Saved entries:
BEGIN
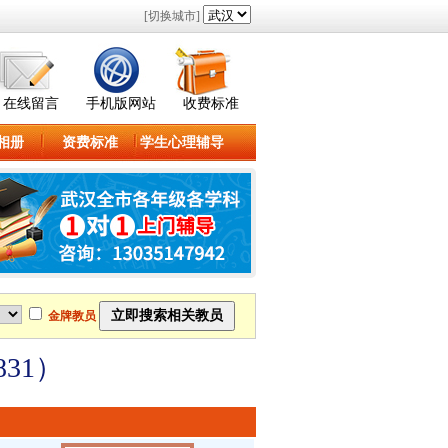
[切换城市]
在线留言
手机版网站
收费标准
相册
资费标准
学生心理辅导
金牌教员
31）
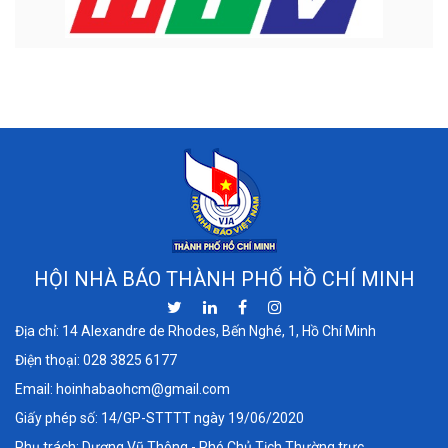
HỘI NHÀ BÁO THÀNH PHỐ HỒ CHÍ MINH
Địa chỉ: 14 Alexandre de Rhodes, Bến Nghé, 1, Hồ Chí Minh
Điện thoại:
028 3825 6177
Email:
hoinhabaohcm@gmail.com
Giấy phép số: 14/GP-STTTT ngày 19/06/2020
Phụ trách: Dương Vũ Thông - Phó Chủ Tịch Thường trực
END
BEGIN
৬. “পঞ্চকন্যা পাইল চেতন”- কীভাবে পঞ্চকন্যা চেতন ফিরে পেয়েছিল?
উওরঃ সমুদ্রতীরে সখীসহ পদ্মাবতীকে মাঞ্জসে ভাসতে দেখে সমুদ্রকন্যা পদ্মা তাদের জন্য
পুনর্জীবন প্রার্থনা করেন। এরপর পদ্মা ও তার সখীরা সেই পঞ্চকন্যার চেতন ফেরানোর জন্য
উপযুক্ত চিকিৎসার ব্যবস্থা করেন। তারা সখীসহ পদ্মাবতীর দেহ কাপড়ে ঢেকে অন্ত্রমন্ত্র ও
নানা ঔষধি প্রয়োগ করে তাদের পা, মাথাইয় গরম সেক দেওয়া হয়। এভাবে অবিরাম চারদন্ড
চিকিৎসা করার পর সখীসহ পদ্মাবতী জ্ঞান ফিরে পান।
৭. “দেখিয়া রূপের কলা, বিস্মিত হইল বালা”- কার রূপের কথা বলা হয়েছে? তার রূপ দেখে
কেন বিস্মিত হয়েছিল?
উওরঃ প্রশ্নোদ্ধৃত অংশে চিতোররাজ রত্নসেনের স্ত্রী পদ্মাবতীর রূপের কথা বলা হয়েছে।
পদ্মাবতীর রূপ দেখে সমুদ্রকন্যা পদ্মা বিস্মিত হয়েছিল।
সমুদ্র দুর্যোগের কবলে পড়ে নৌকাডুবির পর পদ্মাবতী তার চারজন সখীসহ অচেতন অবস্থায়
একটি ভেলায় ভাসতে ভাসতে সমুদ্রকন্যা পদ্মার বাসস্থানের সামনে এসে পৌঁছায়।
END
> **Aim of the task**: Write out, from the lines above, only those from the line with "উওরঃ প্রশ্নোদ্ধৃত অংশে" to the line with "একটি ভেলায় ভাসতে", exactly as given, including the first and the last.

> **Solution to this problem**:
উওরঃ প্রশ্নোদ্ধৃত অংশে চিতোররাজ রত্নসেনের স্ত্রী পদ্মাবতীর রূপের কথা বলা হয়েছে।
পদ্মাবতীর রূপ দেখে সমুদ্রকন্যা পদ্মা বিস্মিত হয়েছিল।
সমুদ্র দুর্যোগের কবলে পড়ে নৌকাডুবির পর পদ্মাবতী তার চারজন সখীসহ অচেতন অবস্থায়
একটি ভেলায় ভাসতে ভাসতে সমুদ্রকন্যা পদ্মার বাসস্থানের সামনে এসে পৌঁছায়।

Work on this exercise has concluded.